Snow and ice from the glacier were caught in the acceleration of the rocks and debris that continued to plummet onwards, turning into a massive landslide of 120 million metric tons of rock face and glacier. Finally the moving earth came to a stop, some six miles from the site of the collapse.
At least that is the initial picture mapped out by the scientists who study this vulnerable region of Alaska, who registered the remote landslide in seismic recordings. It is also what pilot Paul Swanstrom saw, flying over the dust cloud caused by the landslide several hours later. He told local station KTVA that it was one of the largest landslide he'd seen in three decades of flying in the area, describing it as "six and a half miles long, a mile or two wide and probably 100 feet thick."
Had the massive landslide continued another ten miles, to the end of the glacier, it would have slid right into Johns Hopkins Inlet, a popular spot for Alaskan cruise ships.
That is an outcome the scientists fear as they look at the fragility of the landscape in Southeast Alaska’s mountains, which Columbia University geomorphologist Colin Stark calls a “global hotspot” for these landslides. Just last year, a similar landslide did hit water, sliding into the Taan Fjord and creating a tsunami that ran 600 feet up the fjord, stripping the trees.

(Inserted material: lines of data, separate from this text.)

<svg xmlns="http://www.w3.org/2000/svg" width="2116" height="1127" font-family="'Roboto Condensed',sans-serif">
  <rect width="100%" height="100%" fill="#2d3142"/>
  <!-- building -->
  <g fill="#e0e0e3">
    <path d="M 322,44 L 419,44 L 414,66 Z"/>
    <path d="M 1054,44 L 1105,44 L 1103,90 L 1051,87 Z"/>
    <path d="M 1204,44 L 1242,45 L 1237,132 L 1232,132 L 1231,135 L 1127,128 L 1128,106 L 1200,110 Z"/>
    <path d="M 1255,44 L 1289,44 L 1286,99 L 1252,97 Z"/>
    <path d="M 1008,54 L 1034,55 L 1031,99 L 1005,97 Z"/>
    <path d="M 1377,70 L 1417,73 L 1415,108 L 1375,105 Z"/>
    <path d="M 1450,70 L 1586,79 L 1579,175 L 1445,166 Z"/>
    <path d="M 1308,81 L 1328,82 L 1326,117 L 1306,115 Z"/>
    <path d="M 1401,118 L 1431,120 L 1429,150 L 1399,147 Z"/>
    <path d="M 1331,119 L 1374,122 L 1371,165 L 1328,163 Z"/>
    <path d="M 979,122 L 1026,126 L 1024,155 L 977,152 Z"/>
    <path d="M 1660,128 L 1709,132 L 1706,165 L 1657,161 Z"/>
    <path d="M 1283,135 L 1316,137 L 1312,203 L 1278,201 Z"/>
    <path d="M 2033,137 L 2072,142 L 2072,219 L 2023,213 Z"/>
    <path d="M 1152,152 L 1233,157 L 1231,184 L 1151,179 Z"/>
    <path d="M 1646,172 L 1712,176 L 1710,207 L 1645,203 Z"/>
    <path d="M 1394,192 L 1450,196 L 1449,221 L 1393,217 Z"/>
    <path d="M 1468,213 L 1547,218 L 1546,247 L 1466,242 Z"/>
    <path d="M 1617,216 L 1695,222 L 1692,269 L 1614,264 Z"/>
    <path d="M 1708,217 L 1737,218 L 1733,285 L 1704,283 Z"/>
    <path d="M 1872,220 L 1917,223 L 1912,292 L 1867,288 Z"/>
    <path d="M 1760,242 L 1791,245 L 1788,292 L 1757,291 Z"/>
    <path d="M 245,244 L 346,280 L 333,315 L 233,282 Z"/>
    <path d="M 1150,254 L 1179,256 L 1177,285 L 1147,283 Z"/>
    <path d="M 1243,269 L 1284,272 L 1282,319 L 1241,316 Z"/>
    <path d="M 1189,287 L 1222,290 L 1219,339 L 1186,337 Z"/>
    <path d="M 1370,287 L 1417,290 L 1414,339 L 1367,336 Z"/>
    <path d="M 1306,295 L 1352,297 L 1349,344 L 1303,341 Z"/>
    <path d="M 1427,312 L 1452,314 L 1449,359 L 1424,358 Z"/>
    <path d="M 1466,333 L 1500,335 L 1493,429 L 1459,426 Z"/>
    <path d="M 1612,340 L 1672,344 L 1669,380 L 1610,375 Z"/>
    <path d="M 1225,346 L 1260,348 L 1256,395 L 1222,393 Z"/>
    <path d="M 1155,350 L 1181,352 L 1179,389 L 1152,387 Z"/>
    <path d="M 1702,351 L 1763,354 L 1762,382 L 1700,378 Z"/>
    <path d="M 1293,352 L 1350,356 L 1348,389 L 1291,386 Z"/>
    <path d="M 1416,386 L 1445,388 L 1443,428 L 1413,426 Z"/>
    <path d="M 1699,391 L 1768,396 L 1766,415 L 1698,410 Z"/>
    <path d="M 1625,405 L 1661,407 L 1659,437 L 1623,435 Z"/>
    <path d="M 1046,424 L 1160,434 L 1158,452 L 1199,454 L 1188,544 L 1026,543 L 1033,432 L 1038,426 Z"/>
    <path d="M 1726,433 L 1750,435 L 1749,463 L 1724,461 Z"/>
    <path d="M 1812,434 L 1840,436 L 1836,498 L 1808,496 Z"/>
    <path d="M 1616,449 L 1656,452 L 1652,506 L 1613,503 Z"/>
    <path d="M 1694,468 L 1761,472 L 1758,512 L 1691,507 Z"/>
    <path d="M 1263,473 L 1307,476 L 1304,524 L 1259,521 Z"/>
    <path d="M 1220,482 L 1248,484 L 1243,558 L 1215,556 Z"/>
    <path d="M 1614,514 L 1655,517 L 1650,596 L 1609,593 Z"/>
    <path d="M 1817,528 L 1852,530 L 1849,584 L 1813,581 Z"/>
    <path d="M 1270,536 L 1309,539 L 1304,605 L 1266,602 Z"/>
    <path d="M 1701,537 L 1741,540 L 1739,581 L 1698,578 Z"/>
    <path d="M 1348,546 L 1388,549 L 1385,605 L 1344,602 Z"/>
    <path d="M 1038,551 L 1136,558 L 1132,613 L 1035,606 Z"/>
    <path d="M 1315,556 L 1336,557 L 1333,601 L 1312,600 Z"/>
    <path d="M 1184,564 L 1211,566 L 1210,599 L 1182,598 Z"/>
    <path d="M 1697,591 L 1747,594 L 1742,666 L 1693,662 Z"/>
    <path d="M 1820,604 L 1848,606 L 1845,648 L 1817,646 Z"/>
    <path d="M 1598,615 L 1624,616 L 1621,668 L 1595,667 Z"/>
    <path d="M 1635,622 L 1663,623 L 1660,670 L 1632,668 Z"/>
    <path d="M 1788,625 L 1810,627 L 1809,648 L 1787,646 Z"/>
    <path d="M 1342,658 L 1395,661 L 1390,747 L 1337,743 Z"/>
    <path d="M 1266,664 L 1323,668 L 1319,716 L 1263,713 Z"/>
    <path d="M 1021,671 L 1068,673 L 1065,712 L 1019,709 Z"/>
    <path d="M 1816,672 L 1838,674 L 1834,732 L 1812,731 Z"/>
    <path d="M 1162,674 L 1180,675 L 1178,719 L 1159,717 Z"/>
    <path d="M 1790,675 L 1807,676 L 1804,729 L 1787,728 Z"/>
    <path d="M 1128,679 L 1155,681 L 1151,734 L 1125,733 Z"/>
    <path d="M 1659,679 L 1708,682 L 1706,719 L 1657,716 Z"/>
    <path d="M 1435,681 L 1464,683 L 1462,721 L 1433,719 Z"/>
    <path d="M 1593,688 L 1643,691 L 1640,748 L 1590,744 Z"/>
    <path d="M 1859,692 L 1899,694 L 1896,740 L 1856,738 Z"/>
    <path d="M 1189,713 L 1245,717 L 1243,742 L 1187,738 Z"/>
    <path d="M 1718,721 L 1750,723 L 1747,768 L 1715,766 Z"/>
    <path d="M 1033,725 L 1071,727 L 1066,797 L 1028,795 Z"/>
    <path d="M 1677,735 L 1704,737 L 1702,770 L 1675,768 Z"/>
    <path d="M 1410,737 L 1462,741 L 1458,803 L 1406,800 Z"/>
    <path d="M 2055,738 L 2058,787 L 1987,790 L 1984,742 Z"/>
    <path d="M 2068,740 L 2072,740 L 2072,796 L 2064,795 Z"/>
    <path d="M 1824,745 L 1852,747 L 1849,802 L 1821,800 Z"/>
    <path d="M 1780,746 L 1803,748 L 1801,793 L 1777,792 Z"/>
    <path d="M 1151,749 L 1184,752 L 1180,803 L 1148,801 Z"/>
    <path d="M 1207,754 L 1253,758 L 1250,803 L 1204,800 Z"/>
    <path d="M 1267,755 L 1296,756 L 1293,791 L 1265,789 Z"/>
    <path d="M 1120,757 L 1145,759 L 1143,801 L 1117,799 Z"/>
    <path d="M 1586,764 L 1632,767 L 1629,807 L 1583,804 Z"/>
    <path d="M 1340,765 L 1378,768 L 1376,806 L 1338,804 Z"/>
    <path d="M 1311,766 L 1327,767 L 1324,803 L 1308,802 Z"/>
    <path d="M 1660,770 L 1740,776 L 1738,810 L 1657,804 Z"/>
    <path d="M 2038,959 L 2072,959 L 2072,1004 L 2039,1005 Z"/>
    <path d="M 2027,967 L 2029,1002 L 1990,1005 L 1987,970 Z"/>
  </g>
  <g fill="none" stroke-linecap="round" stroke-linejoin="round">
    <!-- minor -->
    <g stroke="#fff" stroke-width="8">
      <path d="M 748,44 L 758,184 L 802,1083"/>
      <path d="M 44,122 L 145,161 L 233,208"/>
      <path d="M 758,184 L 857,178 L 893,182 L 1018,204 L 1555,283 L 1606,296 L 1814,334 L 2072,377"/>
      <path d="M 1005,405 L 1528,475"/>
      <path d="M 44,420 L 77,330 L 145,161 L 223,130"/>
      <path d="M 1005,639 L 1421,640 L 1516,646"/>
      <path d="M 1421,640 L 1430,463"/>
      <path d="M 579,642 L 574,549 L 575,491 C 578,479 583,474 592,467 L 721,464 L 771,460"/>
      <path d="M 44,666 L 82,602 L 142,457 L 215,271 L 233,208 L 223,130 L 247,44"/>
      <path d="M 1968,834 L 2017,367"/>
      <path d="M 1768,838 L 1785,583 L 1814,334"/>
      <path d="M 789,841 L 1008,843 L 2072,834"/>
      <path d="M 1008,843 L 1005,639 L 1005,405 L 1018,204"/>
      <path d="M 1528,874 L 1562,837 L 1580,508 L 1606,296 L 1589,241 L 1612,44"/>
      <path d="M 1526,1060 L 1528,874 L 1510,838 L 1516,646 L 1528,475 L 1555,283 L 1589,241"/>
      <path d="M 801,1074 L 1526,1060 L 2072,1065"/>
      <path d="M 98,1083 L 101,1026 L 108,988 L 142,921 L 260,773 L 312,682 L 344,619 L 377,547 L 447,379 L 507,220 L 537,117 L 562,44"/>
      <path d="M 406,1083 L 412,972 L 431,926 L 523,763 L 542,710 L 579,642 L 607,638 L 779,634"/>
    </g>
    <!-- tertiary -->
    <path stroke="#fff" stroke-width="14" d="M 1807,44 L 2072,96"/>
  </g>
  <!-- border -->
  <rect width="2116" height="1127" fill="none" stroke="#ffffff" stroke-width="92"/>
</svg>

“It’s just a matter of time and space when another landslide will strike,” Dr. Stark who studies landslides in the region along with seismologist Göran Ekström and their team at Columbia University’s Lamont-Doherty Earth Observatory, said in a statement. “The thing that really got me: If it just happened a bit further over, near the calving front, that would be a very bad thing. You can see in Google Earth – that’s a cruise ship right there. If the landslide had been closer, it likely would have dumped some debris in the inlet.”
These massive, mountain landslides, which typically happen between three and five times each year around the world, are caused by a combination of factors. One is geological: as tectonic plates shift, the mountains are pushed ever higher. It’s the same phenomenon that keeps the Himalayas growing about a centimeter per year. But tectonic activity also creates movement that can lead to landslides and earthquakes.
But the compounding factor is environmental: retreating glaciers.
Glaciers used to act almost like a cement for the area – they once spanned entire valleys between mountains, their weight turning sediment into the rock that walls the valleys. But, as Columbia’s Earth Institute explains, as the glaciers shrink they expose the rock faces that they used to hold in place, making them more vulnerable to collapse.
Shrinking glaciers are a global phenomenon caused by the heating up of the planet, and Alaska has seen stunning change as the state’s average annual temperature increased at double the rate of the rest of the country. With more than 100,000 glaciers in the state, 95 percent are currently “thinning, stagnating, or retreating,” including most of Glacier Bay’s glaciers, according to the National Parks Service.
These long-term causes of landslides, both environmental and geological, are known. And Stark and Dr. Ekström have been developing a seismic data technique that enables them to identify landslides as they are happening and then work backwards to figure out a landslide’s mass, speed, and distance traveled. Researchers from other universities as well as the National Park Service and the US Geological Survey are studying different effects of recent landslides in the area.
But what scientists are less clear on is what, at a particular moment on a particular day, triggers the start of a landslide. They hope that studying the recent landslides, like the one that caused a tsunami in Taan Fjord last year, will begin to uncover some of these answers, as well as how best to plan for and anticipate the landslides.
“Putting this in geological context is really important,” said Stark, who will be leading a research team in Glacier Bay Park this summer. “These walls are failing by the very nature of the process.”